** Begin Data provided **

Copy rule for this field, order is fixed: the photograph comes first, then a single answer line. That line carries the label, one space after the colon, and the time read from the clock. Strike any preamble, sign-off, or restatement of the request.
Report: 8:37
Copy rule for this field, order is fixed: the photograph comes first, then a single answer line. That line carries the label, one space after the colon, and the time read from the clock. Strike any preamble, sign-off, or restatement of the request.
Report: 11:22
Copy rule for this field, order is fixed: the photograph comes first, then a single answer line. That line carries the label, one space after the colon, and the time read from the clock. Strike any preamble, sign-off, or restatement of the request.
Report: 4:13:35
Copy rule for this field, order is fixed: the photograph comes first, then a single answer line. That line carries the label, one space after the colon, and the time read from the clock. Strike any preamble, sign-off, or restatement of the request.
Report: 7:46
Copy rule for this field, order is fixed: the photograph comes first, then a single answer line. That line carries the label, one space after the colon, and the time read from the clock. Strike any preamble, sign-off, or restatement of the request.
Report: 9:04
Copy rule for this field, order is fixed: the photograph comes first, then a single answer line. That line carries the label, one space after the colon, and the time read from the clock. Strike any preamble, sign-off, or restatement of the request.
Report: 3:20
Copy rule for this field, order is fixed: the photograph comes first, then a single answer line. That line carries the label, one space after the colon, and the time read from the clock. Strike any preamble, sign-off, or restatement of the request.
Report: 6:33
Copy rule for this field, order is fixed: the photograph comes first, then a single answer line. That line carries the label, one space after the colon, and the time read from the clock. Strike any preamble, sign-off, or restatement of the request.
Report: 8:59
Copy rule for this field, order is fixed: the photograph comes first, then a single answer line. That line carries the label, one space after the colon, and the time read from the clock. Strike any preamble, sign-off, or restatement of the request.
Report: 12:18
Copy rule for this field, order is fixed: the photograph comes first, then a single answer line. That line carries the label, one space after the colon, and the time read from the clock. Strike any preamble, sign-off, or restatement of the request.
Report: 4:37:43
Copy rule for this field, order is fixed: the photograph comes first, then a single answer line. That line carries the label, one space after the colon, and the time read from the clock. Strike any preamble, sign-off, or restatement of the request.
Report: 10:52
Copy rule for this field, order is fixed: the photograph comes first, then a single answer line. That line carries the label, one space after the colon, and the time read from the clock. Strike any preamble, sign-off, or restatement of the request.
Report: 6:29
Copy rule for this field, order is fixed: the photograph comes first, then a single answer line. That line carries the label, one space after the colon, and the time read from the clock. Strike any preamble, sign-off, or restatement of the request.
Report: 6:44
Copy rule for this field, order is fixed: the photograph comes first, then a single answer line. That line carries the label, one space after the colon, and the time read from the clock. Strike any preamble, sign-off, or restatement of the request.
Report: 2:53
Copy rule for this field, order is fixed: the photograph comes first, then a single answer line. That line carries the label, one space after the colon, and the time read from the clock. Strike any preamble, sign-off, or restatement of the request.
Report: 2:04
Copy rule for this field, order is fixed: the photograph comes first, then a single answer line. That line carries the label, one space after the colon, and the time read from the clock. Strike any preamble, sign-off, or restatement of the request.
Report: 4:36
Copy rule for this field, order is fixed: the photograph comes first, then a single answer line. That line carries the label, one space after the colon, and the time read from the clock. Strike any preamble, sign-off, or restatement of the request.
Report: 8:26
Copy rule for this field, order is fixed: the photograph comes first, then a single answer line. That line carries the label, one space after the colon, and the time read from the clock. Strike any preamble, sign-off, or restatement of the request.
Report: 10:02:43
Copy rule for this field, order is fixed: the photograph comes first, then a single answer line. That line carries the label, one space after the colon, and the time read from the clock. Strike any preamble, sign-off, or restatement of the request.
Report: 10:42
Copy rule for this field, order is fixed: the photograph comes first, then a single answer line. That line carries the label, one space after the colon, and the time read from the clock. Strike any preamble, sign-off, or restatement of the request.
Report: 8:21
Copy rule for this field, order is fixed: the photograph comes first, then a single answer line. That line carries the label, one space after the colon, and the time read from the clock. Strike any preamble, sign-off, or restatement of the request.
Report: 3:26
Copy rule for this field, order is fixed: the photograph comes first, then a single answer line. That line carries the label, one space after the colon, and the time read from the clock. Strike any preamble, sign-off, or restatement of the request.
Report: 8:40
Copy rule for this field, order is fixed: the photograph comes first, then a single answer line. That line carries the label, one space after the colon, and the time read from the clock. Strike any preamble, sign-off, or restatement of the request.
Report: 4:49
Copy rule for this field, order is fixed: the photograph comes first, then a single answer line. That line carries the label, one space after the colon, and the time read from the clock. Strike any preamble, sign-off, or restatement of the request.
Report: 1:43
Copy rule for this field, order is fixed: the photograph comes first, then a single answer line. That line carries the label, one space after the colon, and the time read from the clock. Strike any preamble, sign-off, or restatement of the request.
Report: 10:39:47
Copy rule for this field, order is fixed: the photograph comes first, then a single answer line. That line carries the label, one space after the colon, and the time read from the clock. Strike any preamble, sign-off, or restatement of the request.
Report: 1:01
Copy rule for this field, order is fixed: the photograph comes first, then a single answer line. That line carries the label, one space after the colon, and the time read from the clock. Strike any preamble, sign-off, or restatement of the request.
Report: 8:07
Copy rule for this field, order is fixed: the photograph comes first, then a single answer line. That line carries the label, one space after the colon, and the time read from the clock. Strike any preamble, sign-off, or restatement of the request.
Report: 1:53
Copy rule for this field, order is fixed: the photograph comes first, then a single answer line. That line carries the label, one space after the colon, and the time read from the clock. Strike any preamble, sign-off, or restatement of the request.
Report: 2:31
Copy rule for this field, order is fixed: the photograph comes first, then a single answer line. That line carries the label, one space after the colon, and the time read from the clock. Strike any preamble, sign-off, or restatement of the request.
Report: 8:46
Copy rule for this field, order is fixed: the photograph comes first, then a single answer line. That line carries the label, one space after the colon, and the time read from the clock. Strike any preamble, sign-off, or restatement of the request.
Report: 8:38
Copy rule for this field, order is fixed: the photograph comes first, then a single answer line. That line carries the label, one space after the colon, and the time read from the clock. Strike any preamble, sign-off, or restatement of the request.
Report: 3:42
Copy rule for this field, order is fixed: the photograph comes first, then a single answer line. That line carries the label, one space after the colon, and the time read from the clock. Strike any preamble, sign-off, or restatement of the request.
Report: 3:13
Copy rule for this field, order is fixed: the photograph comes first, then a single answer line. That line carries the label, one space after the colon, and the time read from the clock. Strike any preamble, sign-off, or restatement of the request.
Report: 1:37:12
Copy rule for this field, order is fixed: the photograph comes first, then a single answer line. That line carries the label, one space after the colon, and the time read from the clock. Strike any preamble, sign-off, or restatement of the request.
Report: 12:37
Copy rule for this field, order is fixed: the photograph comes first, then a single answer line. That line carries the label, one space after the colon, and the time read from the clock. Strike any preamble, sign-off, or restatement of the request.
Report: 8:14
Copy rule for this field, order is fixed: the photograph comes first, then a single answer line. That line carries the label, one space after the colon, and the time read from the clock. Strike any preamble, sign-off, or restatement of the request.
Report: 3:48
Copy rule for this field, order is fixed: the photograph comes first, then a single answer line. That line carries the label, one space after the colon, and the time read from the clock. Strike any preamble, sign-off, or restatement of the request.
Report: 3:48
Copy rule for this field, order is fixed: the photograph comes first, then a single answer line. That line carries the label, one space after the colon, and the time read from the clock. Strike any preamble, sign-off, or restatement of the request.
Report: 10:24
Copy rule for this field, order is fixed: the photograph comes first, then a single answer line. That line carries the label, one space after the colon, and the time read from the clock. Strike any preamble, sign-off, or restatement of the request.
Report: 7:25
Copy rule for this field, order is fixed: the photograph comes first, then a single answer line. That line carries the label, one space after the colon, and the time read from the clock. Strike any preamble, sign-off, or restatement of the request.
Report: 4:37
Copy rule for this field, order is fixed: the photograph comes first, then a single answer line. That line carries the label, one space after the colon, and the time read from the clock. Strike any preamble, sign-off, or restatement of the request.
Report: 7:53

** End Data provided **

Requirement: Reproduce the listing above verbatim, from its first line through the line containing "Report: 12:18", including both of those lines.

Output below:
Copy rule for this field, order is fixed: the photograph comes first, then a single answer line. That line carries the label, one space after the colon, and the time read from the clock. Strike any preamble, sign-off, or restatement of the request.
Report: 8:37
Copy rule for this field, order is fixed: the photograph comes first, then a single answer line. That line carries the label, one space after the colon, and the time read from the clock. Strike any preamble, sign-off, or restatement of the request.
Report: 11:22
Copy rule for this field, order is fixed: the photograph comes first, then a single answer line. That line carries the label, one space after the colon, and the time read from the clock. Strike any preamble, sign-off, or restatement of the request.
Report: 4:13:35
Copy rule for this field, order is fixed: the photograph comes first, then a single answer line. That line carries the label, one space after the colon, and the time read from the clock. Strike any preamble, sign-off, or restatement of the request.
Report: 7:46
Copy rule for this field, order is fixed: the photograph comes first, then a single answer line. That line carries the label, one space after the colon, and the time read from the clock. Strike any preamble, sign-off, or restatement of the request.
Report: 9:04
Copy rule for this field, order is fixed: the photograph comes first, then a single answer line. That line carries the label, one space after the colon, and the time read from the clock. Strike any preamble, sign-off, or restatement of the request.
Report: 3:20
Copy rule for this field, order is fixed: the photograph comes first, then a single answer line. That line carries the label, one space after the colon, and the time read from the clock. Strike any preamble, sign-off, or restatement of the request.
Report: 6:33
Copy rule for this field, order is fixed: the photograph comes first, then a single answer line. That line carries the label, one space after the colon, and the time read from the clock. Strike any preamble, sign-off, or restatement of the request.
Report: 8:59
Copy rule for this field, order is fixed: the photograph comes first, then a single answer line. That line carries the label, one space after the colon, and the time read from the clock. Strike any preamble, sign-off, or restatement of the request.
Report: 12:18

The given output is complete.